Camp de concentration Neuengamme

Là-bas, la faim, la maladie, la violence et la déshumanisation tentent de briser ce que l’homme porte de plus précieux. Mais Paul Parguel reste debout, même quand son corps vacille. Dans les barbelés et la boue, il garde ce qu’on ne peut voler : la foi, l’espérance, et la certitude que la lumière finit toujours par revenir.

Edition 1946










Revenu à Montpellier, affaibli, Amaigri, marqué, transformé, mais vivant, il écrit dès août 1945 son témoignage bouleversant :
* De mon presbytère aux bagnes nazis *.
Ce récit puissant transmet non seulement la mémoire de ce qu’il a enduré, mais aussi la force intérieure qui l’a maintenu debout.

 

Commitée de libération à St Bernadette

Après la guerre, Paul Parguel reprend son rôle au sein de la paroisse Sainte-Bernadette. Il consacre le reste de sa vie à sa communauté, transformant son église et son presbytère en lieux de recueillement, de transmission et d’espérance et en maison de foi.
Aujourd’hui encore, son nom résonne comme une promesse silencieuse :
celle que le courage existe, même quand tout semble perdu.
Celle que la bonté peut changer une vie.
Celle que la lumière finit toujours par renaître

« Voici l’histoire d’un prêtre, d’un résistant, d’un homme : celle d’une foi qui refuse de mourir, même au cœur de l’enfer. »

 

 
 
l'Abée Paul Parguel, 1899 - 1938

La libération et le retour

Libéré du camp de Ludwigschluz, il entreprend un long rapatriement en mai 1945.
Dans son livre « De mon presbytère aux bagnes nazis » (publié en 1946 et réédité en 2014), il raconte ce retour, la fatigue écrasante, les routes détruites, mais aussi les moments d’espérance retrouvée.
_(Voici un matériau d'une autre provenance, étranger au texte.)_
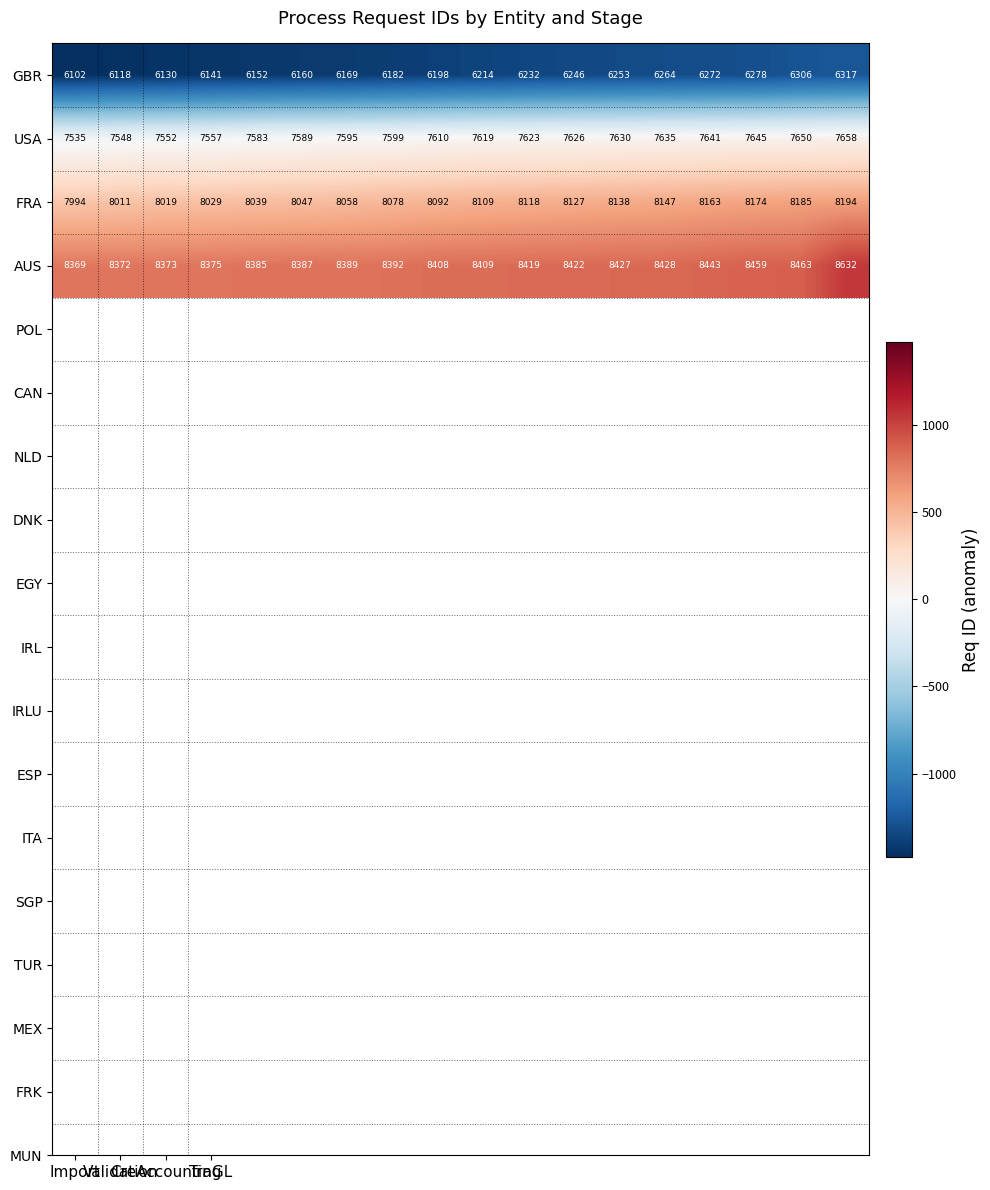

At how many categories does at least one series exceed 7271?

18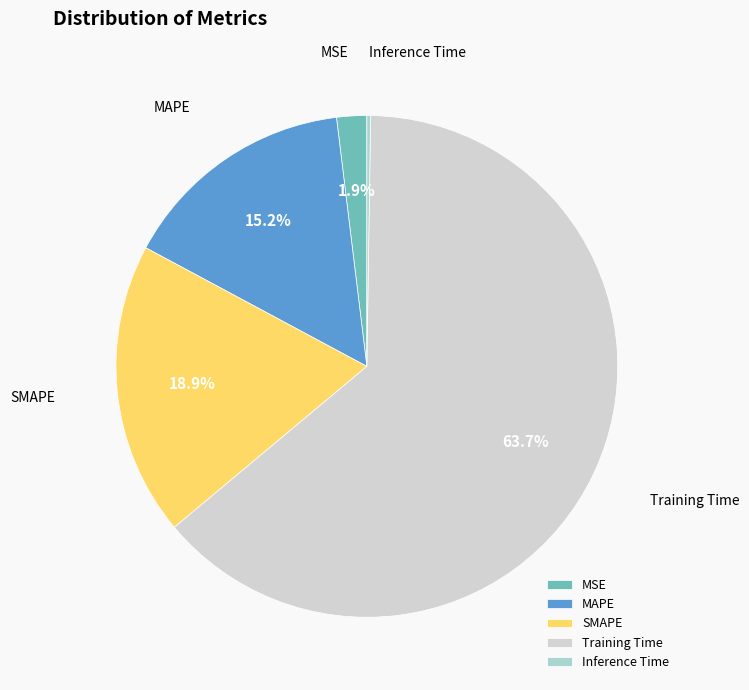

Between Training Time and MSE, which is larger?

Training Time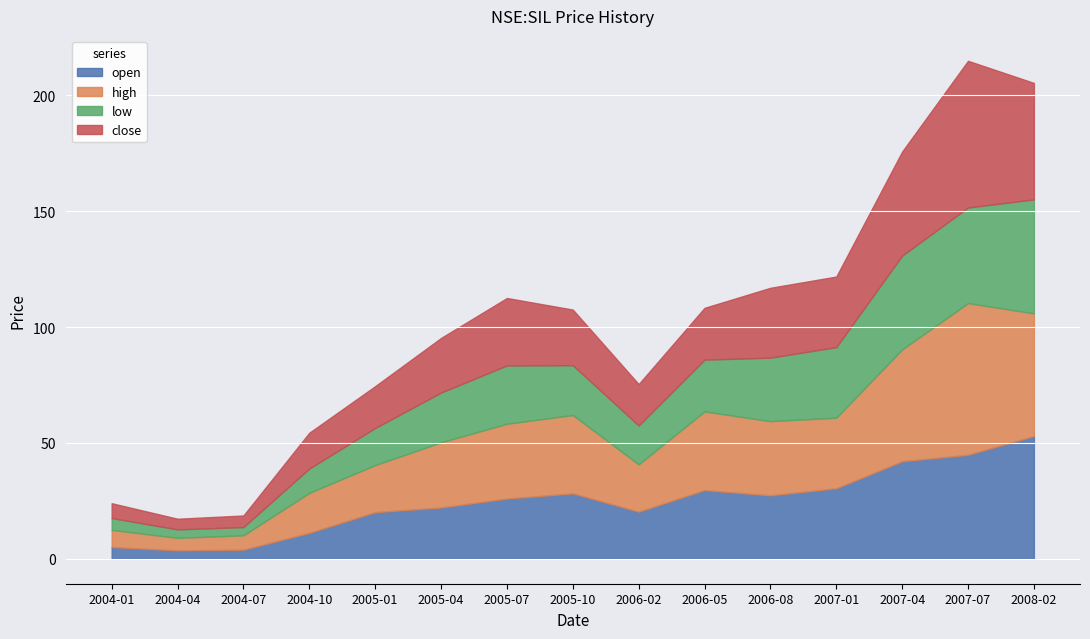

The high series shows 96.5 at 2007-07. True or false?

False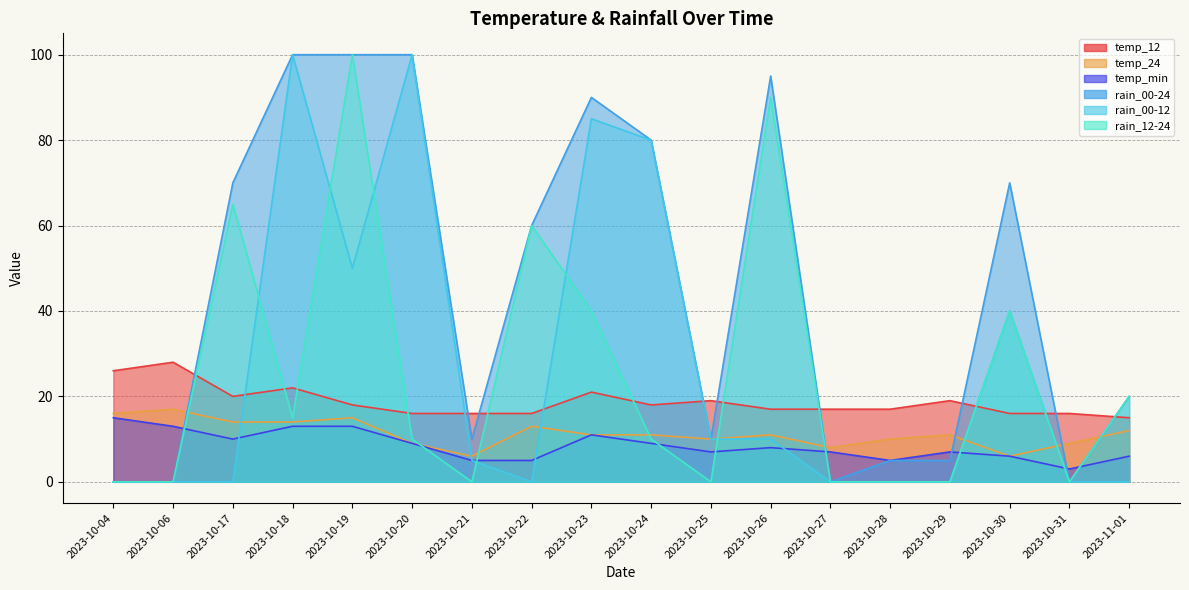

In temp_min, how many points are lower than both neighbors (excluding endpoints)?

4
Dans un village allemand proche de la frontière hollandaise, il célèbre sa première messe en liberté, au matin de l’Ascension, le 13 mai 1945, devant ses camarades déportés. Tous communient, certains pour la deuxième fois de leur vie.
Le passage en Hollande, puis en Belgique, se fait sous les acclamations, témoignage bouleversant de solidarité et d'émotion collective.

Sa seconde messe, il la célèbrera dans son église bien-aimée de Sainte-Bernadette.

Un homme de bien jusqu’au bout

Revenu profondément marqué mais jamais brisé, le Père Parguel reprend au plus tôt son ministère. Il retrouve sa paroisse, sa jeunesse, et poursuit son œuvre malgré les séquelles physiques et psychologiques laissées par les camps.

Il reste jusqu’à sa mort un homme de bonté, de paix, de charité concrète et lumineuse. Beaucoup se souviennent de lui comme d’un prêtre profondément humain, dont la résilience silencieuse inspirait respect et admiration.

Sa mort et son inhumation

Le Père Paul Parguel s’éteint le 17 mars 1960.
Fidèle jusqu’au bout à la communauté qu’il avait servie, aimé pour son courage et son cœur, il est enterré dans sa paroisse Sainte-Bernadette, à Montpellier, à côté du presbytère.

Ses successeurs à la paroisse (depuis 1960)

  • Pierre Martin – 1960

  • Henri Maccabies – 1972

  • Jean Nauthon – 1979

  • Michel Bertès – 1986

  • Jacques Bétoulières – 2011

La mémoire du Père Paul Parguel demeure vivante, non seulement dans son livre, mais surtout dans les cœurs de ceux qu’il a guidés, protégés, soutenus, et aimés.